General Mills, the parent company of popular food brands such as Häagen-Dazs, Betty Crocker and Nature Valley, has had to deal with much consumer backlash after the changes it made to its legal policy.

On 2 April this year, the food industry giant quietly added this to its legal policies: that consumers who were engaged with its brands on social media withdrew their rights to sue the company. When the change was reported by The New York Times, General Mills found itself in the midst of a PR storm.

The broadly termed word “engagement” in its policies seemed to impact consumers who subscribed to the company’s email newsletters, joined its social media community or even printed coupons with offers.  In partaking in any of these activities, consumers would have to hash out their disputes with the company via arbitration or informal negotiations.

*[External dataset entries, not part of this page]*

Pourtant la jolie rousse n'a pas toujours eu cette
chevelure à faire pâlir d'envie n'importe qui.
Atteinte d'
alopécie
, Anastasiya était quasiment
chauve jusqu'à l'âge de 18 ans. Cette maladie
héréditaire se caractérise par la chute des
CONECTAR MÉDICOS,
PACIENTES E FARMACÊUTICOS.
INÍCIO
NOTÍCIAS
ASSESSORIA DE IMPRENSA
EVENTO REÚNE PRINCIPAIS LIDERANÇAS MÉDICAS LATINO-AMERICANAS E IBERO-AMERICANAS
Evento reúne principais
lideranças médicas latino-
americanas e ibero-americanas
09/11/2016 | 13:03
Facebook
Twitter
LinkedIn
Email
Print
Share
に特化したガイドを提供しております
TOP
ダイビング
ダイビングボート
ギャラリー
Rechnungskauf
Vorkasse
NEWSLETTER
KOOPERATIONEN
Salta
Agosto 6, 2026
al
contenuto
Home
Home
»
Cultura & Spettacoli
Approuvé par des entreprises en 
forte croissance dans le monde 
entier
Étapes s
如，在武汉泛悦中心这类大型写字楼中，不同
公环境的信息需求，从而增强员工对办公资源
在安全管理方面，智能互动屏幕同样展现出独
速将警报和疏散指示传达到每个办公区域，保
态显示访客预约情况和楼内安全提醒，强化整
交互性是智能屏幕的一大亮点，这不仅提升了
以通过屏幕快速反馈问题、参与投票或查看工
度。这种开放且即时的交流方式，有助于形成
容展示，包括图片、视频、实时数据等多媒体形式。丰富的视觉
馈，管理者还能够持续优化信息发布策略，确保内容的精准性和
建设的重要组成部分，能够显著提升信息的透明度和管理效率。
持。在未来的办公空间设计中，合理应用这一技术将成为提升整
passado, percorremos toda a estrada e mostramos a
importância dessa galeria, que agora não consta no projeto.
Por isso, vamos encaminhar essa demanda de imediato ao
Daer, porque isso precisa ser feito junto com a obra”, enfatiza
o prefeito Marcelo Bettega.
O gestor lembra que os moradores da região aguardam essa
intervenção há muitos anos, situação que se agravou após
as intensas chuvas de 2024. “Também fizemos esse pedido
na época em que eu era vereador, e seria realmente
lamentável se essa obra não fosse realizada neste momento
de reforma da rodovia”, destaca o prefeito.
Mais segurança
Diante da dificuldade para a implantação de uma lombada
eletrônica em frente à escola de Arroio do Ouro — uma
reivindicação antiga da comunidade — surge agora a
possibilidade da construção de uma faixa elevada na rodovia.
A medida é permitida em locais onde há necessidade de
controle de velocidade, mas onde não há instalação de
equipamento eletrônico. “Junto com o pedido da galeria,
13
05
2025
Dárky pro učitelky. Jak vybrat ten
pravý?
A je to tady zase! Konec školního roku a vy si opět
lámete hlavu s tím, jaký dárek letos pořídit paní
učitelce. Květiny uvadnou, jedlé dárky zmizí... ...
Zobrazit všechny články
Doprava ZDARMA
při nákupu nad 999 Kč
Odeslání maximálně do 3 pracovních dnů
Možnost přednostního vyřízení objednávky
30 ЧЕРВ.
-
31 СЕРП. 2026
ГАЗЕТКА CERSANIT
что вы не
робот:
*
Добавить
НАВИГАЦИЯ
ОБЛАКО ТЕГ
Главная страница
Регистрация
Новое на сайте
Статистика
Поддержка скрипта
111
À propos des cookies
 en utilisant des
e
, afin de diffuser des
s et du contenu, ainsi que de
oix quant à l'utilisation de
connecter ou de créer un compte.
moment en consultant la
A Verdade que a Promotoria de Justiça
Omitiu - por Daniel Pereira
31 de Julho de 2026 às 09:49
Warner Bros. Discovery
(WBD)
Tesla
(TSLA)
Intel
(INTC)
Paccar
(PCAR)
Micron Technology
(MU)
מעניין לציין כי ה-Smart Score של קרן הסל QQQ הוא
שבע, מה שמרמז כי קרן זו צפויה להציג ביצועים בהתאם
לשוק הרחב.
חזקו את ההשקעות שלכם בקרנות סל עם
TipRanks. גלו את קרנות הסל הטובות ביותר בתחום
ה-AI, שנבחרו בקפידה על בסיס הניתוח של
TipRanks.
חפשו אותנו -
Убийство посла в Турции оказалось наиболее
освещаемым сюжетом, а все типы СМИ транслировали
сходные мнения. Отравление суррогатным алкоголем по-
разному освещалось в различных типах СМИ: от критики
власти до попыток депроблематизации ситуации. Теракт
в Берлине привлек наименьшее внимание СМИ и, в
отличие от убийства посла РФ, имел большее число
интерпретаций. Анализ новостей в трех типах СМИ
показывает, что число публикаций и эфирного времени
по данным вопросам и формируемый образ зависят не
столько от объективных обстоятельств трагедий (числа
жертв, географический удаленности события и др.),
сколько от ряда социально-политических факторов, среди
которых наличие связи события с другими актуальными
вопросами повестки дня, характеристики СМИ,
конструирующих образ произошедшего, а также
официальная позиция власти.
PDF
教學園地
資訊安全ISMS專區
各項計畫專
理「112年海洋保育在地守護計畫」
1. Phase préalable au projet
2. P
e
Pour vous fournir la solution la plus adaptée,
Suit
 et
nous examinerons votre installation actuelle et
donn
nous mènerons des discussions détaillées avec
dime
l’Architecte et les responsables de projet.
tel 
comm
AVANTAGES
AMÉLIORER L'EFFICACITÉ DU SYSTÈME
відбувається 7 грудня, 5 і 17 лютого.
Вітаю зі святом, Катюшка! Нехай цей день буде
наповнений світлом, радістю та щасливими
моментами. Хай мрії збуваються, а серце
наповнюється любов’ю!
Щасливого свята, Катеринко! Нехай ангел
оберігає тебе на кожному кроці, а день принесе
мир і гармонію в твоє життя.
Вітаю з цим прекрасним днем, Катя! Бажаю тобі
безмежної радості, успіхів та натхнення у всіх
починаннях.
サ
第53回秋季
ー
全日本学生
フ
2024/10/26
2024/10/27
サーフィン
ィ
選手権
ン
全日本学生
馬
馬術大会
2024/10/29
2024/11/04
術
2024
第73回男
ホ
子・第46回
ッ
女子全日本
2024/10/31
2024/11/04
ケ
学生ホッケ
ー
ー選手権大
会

Over the weekend, the company has also decided to reverse the policies to its original form and has had to apologise.

Following the uproar, Kirstie Foster, the director of external communications for General Mills, who leads media relations and corporate social media wrote on the company’s blog  that the terms and intentions “were widely misread, causing concern among consumers.”

She added that the company rarely has disputes with consumers and arbitration “would have simply streamlined how complaints are handled”.

“On behalf of our company and our brands, we would also like to apologise.We’re sorry we even started down this path. And we do hope you’ll accept our apology. We also hope that you’ll continue to download product coupons, talk to us on social media, or look for recipes on our websites,” Foster added. A company spokesperson clarified that these legal changes only affected the US market and not its consumers in Asia.

However, it seems like the company is not yet out of the hot seat as consumers continue to voice their unhappiness:

However, Jamie Morse, managing director, H + K Strategies said he suspects similar legal policies to what General Mills has made exists across many other similar firms, only that they are little known to consumers.

“In that sense it looks to me like a case of General Mills being caught out first. That said, ‘but everybody does it’ it not going to be a successful case for their defence in the court of public opinion,” said Morse, adding that it is too early to tell what the reputational impact will be on General Mills.

“In order to win back the trust of consumers, General Mills will need to show that it takes its retraction seriously by continuing to monitor and respond in an upbeat but clear manner any further questions,” said Mylinh Cheung, founder of Epic PR.

Cheung added that a blog post or an FAQ on the matter should be made visible on the company’s website or Facebook to help answer any remaining queries.

She said that she did not think the company was harshly impacted, however, as it had moved quickly to respond.

“This is a lesson in not trying to be too controlling with social media. Once you try to gain too much control over your fans, you will lose them,” she concluded.